Content-based full-text search still remains a particularly challenging problem in peer-to-peer (P2P) systems. Traditionally, there have been two index partitioning structures--partitioning based on the document space or partitioning based on keywords. The former requires search of every node in the system to answer a query whereas the latter transmits a large amount of data when processing multi-term queries. In this paper, we propose eSearch--a P2P keyword search system based on a novel hybrid indexing structure. In eSearch, each node is responsible for certain terms. Given a document, eSearch uses a modern information retrieval algorithm to select a small number of top (important) terms in the document and publishes the complete term list for the document to nodes responsible for those top terms. This selective replication of term lists allows a multi-term query to proceed local to the nodes responsible for query terms.

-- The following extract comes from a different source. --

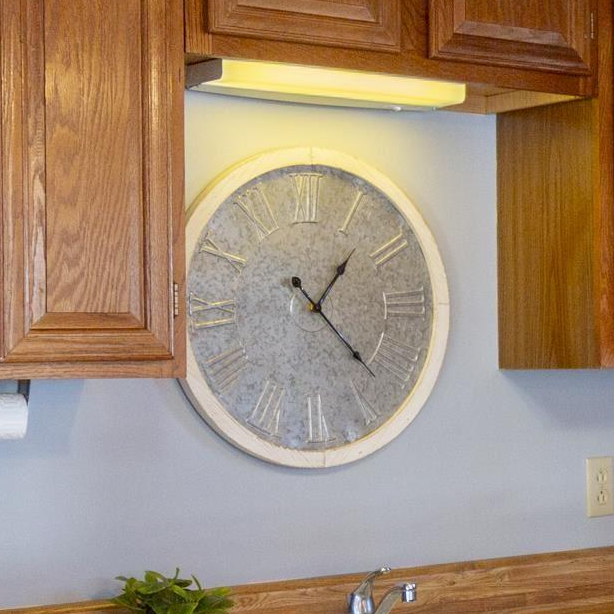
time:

We also propose automatic query expansion to alleviate the degradation of quality of search results due to the selective replication, overlay source multicast to reduce the cost of disseminating term lists, and techniques to balance term list distribution across nodes. eSearch is scalable and efficient, and obtains search results as good as state-of-the-art centralized systems. Despite the use of replication, eSearch actually consumes less bandwidth than systems based on keyword partitioning when publishing metadata for a document. During a retrieval operation, it searches only a small number of nodes and typically transmits a small amount of data (3.3KB) that is independent of the size of the corpus and grows slowly (logarithmically) with the number of nodes in the system. eSearch's efficiency comes at a modest storage cost, 6.8 times that of systems based on keyword partitioning. This cost can be further reduced by adopting index compression or pruning techniques.